Es gibt bei ntfs3g noch ein weiteres Problem.

Für Tuxera (die Firma hinter ntfs3g) scheint NTFS nach wie vor etwas zu sein womit sie aktiv Geld verdienen wollen (siehe Link: https://www.tuxera.com/products/tuxera-ntfs-embedded/). Und da kann ich mir wirklich nicht vorstellen das sie grossartig daran interessiert sind die Entwicklung bei ntfs3g voranzutreiben, damit würden sie sich dann ja lediglich selbst schaden.

EDIT:

Was den Treiber von Paragon angeht, vielleicht gab es bei denen irgendwelche personelle Veränderungen.
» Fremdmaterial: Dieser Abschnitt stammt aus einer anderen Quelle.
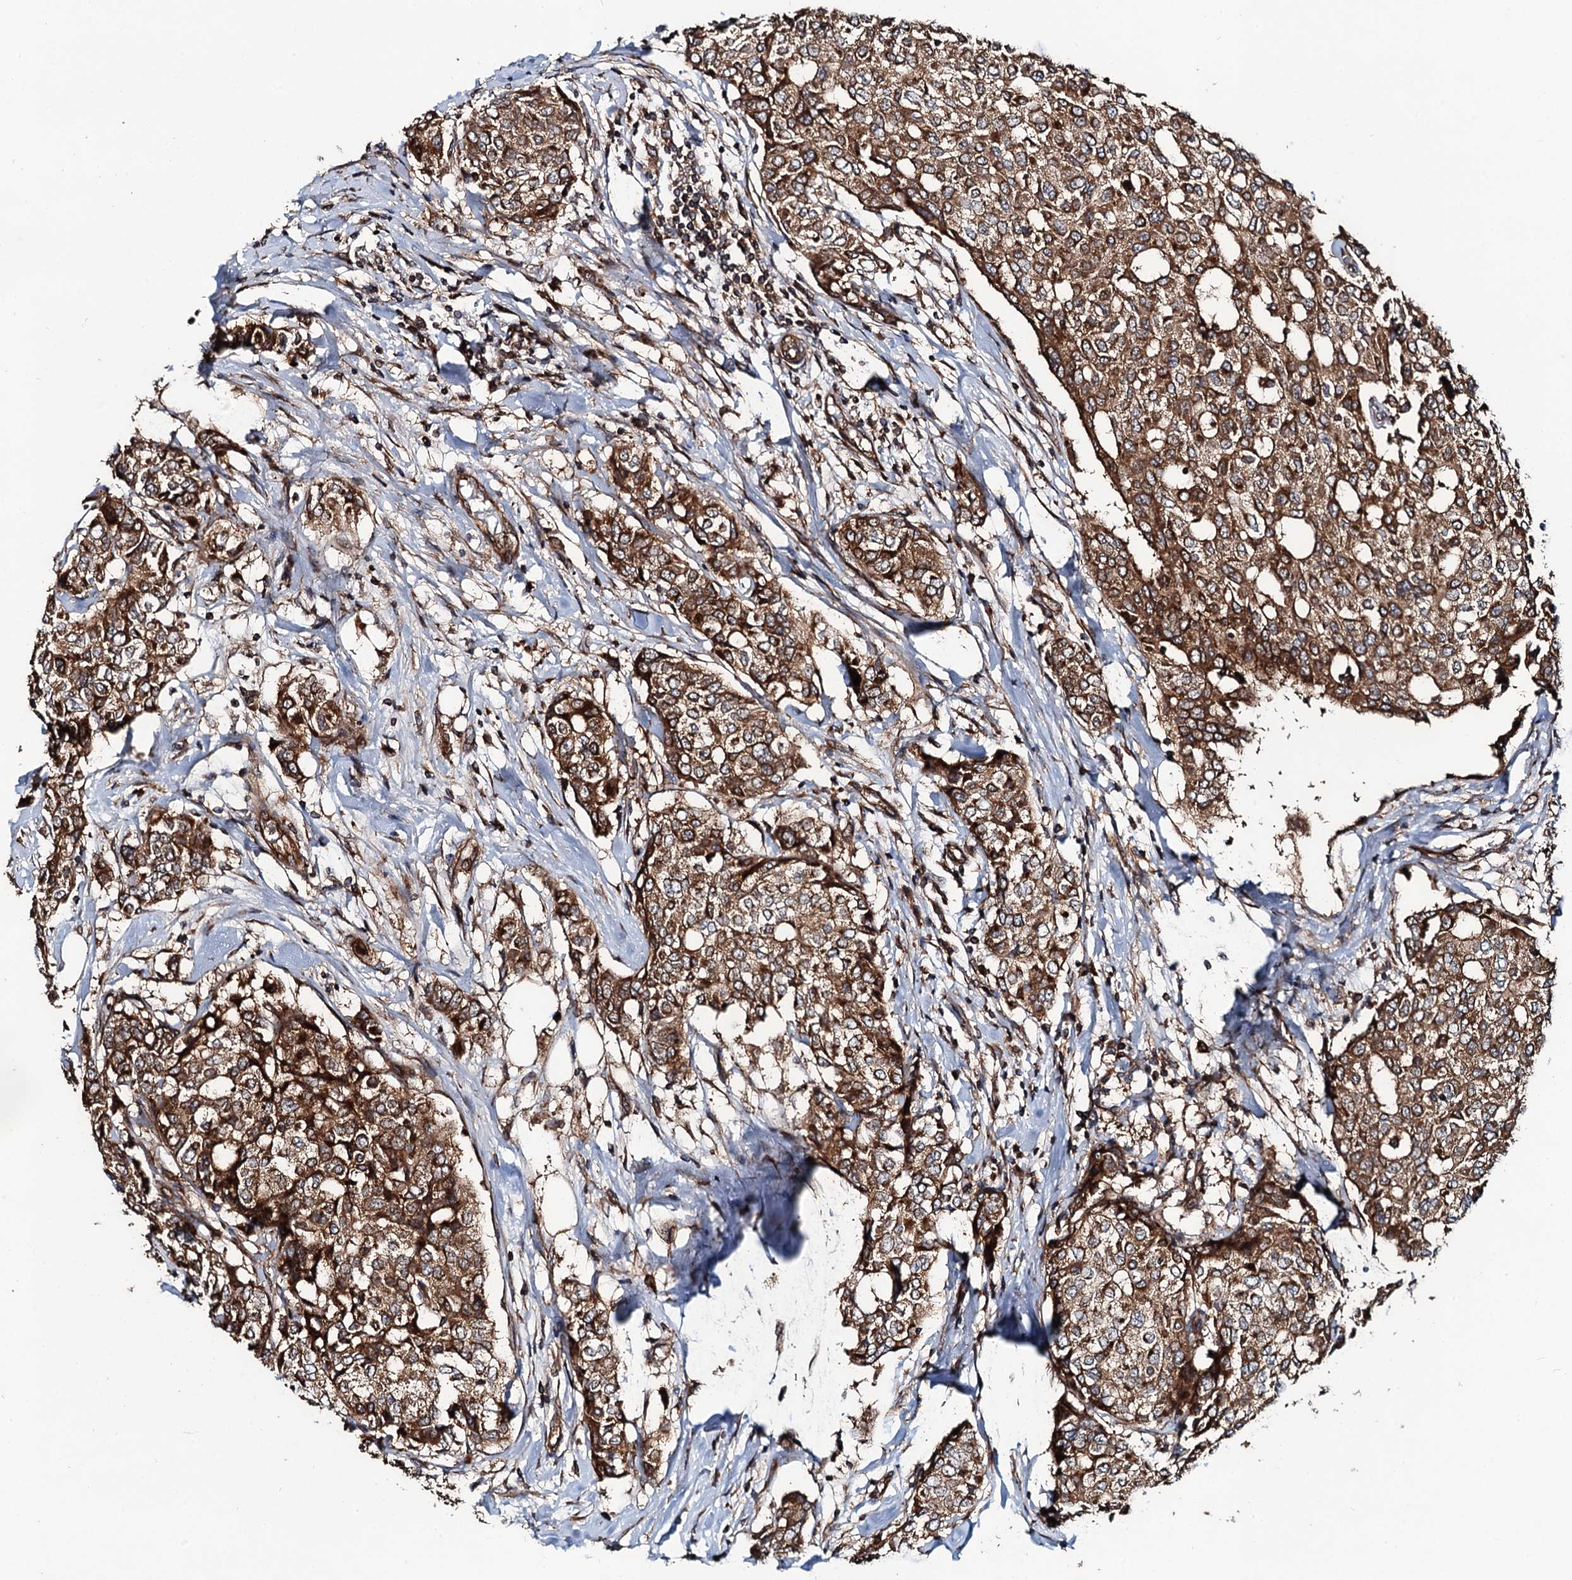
{"staining": {"intensity": "strong", "quantity": ">75%", "location": "cytoplasmic/membranous"}, "tissue": "breast cancer", "cell_type": "Tumor cells", "image_type": "cancer", "snomed": [{"axis": "morphology", "description": "Lobular carcinoma"}, {"axis": "topography", "description": "Breast"}], "caption": "DAB (3,3'-diaminobenzidine) immunohistochemical staining of lobular carcinoma (breast) exhibits strong cytoplasmic/membranous protein expression in about >75% of tumor cells.", "gene": "NEK1", "patient": {"sex": "female", "age": 51}}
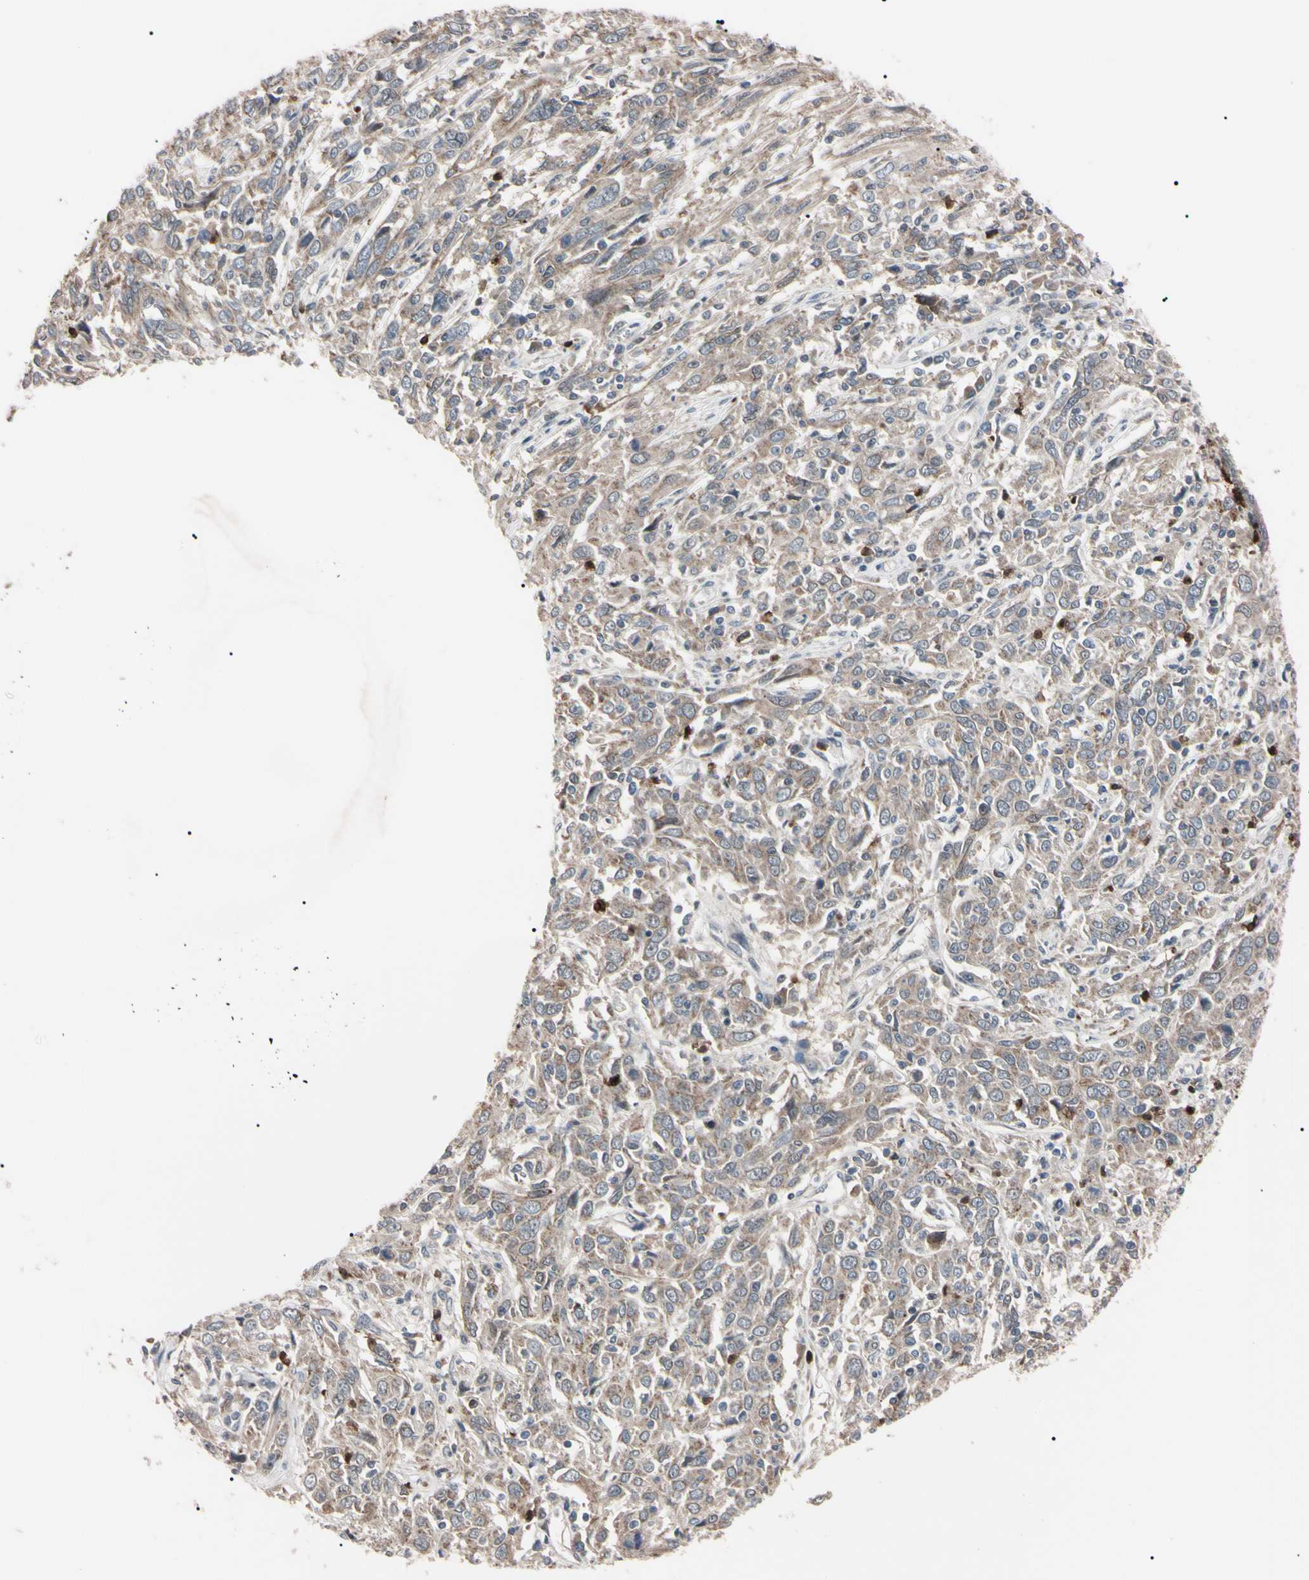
{"staining": {"intensity": "strong", "quantity": "<25%", "location": "cytoplasmic/membranous,nuclear"}, "tissue": "cervical cancer", "cell_type": "Tumor cells", "image_type": "cancer", "snomed": [{"axis": "morphology", "description": "Squamous cell carcinoma, NOS"}, {"axis": "topography", "description": "Cervix"}], "caption": "Tumor cells exhibit strong cytoplasmic/membranous and nuclear positivity in approximately <25% of cells in cervical squamous cell carcinoma.", "gene": "TRAF5", "patient": {"sex": "female", "age": 46}}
Das wäre zumindest eine mögliche Erklärung für die plötzliche Funkstille. Wenn der bisherige Entwickler gekündigt hat müssen die erst mal jemanden finden der in der Lage ist sich um diesen Treiber zu kümmern.Last edited by schmidicom on Wed Apr 27, 2022 1:43 pm; edited 2 times in total

----------

## firefly

Da NTFS so problematisch wohl ist, könnte extfat eine alternative sein, falls auf dieser Partition, welcher unter windows und linux genutzt werden soll, nicht windows installiert ist.

----------

## schmidicom

 *firefly wrote:*   

> Da NTFS so problematisch wohl ist, könnte extfat eine alternative sein, falls auf dieser Partition, welcher unter windows und linux genutzt werden soll, nicht windows installiert ist.

 

Für ExFAT gibt es seit Kernel 5.7 einen Treiber der von Samsung beigesteuert wurde und die dazu passenden Tools "sys-fs/exfatprogs" sind auch verfügbar.

Samsung hat das gemacht weil sie bei ihren Geräten selber auf einen guten ExFAT-Treiber angewiesen sind.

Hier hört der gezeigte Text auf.